— Я однажды работал в фильме, который снимался в такой глубинке, — сказал Андрей. — Приехав туда из Питера, я своим глазам не поверил, что такое может быть в наше время, в двадцать первом веке. Такое убожество.
— А вот приедете в Германию, сразу увидите разницу, — продолжил Сергей Сергеевич. — В Берлине не только в центре города мостовые и тротуары с идеальным покрытием, но в отличие от нас вы нигде в городе, даже на самой окраине, не найдете ни ухабов, ни выбоин, заполненных водой после дождя. В Германии не только в городах, но и по всей стране дороги заасфальтированы, там вообще нет такого понятия, как проселочная дорога. А вы бы посмотрели, какие там пригороды! Аккуратные домики, при каждом обязательный участок, всюду зелень, цветы.
— Тебя, Сережа, послушать, так в Германии не жизнь, а какой-то рай, — усмехнулась Тамара.
— По крайне мере, выглядит как рай.
— Мне нравится, когда я на наших улицах вижу машину, как правило иномарку, с наклейкой на стекле «На Берлин» или «Можем повторить». Причем за рулем обязательно какой-нибудь сопляк, а в кабине на зеркале заднего вида у него висит георгиевская ленточка, — с возмущением сказала Карина, директор детского сада.
— К сожалению, мы никак не можем избавиться от ксенофобии и ура-патриотизма, — сказал Андрей.
— В Германии, между прочим, нацистская партия под запретом, а наша коммунистическая, которая принесла своему народу не меньше бед, чем нацисты своему, цветет и пахнет, — опять присоединилась к разговору фармацевт Катя.

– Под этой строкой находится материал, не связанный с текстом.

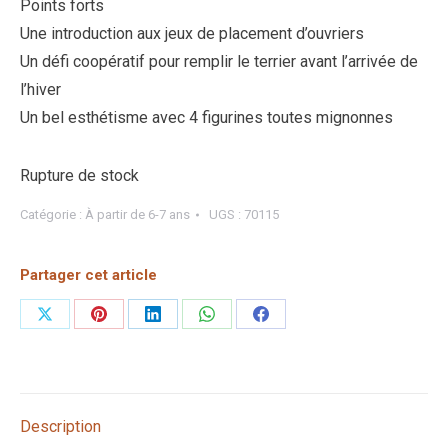
Points forts
Une introduction aux jeux de placement d’ouvriers
Un défi coopératif pour remplir le terrier avant l’arrivée de
l’hiver
Un bel esthétisme avec 4 figurines toutes mignonnes
Rupture de stock
Catégorie :
À partir de 6-7 ans
UGS :
70115
Partager cet article
Partager
Partager
Partager
Partager
Partager
sur
sur
sur
sur
sur
X
Pinterest
LinkedIn
WhatsApp
Facebook
Description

— А это-то здесь при чем? — глубоким басом спросил Вениамин Иванович, муж учительницы химии из бывшей Тамариной школы.
— А при том, что наша страна потихонечку скатывается в советские времена. И Сталин уже не убийца, а народный герой, и не мы с Гитлером делили Польшу, а поляки начали Вторую мировую, — ответила Катя.
— Стоп! — прервала ее Тамара. — Вы чего, ребята, рехнулись?! Вы на политзанятие пришли или нас с Андрюшенькой провожать на кинофестиваль? И, кстати, о фильме. Чтобы вы знали, на этот сюжет его надоумила я.
Андрей обескураженно на нее посмотрел.
— И вообще, Андрюшенька еще в школе мне заявил, что я его муза. Правда, Андрюша?
— Правда, — улыбнулся Андрей.
— Тогда у меня есть тост.
Тамара, подняв бокал с вином, преувеличено торжественно произнесла:
— Выпьем за то, чтобы у каждого из нас была своя муза.
И перед тем как выпить, она довольно красноречиво посмотрела на молчавшего весь вечер Авика. На этот взгляд никто, кроме ее близкой подруги Светика, знавшей об их отношениях, не обратил внимания.
В Берлине Август снял им двухкомнатный номер в одном из самых дорогих отелей города «Отель Адлон Кемпинский», где на время кинофестиваля останавливались звезды мирового кино. Тамара отнеслась к роскоши номера так, словно в более дешевых номерах она никогда и не останавливалась. Не утруждая себя осмотром комнат и ванной, она сразу принялась распаковывать чемоданы, с удовлетворением рассматривая каждую вынутую вещь. Сначала она пыталась привлечь внимание Андрея, но, увидев его полное безразличие, махнула на него рукой и обратилась к своему единственному союзнику — зеркалу.
Пообедав в гостиничном ресторане, Тамара настояла, чтобы они зашли в бар, но для этого ей надо было зайти в номер и переодеться.
— Зачем? Чем это платье плохо? — спросил Андрей.
— Потому что для бара у меня есть специальное коктейльное платье.
— Значит, для этого мы идем в бар? Показать твое платье. Логично.
В небольшом баре царил полумрак и тихо играла джазовая музыка. Они сели за столик и заказали два бокала вина.
— Посмотри, — наклонившись к Андрею, Тамара кивнула в сторону стойки бара, — это, кажется, Депардье.
За барной стойкой, с трудом умещаясь на высоком барном стуле, сидел громоздкий мужчина с длинными светлыми волосами.
— Похоже, — ответил Андрей.
Тут мужчина развернулся на стуле лицом к залу, и они увидели, что это действительно был Жерар Депардье. Он стал медленно оглядывать полутемный зал бара и, остановив свой взгляд на Тамаре, долго и пристально рассматривал ее, затем, увидев, что Тамара с восхищением на него смотрит, он, улыбаясь во все лицо, приветственно поднял бокал в ее сторону. Тамара решила, что сейчас потеряет сознание.
— Ты видел, как он на меня смотрит? — прошептала она Андрею. — Сам Депардье! Мне же никто не поверит. Боже мой!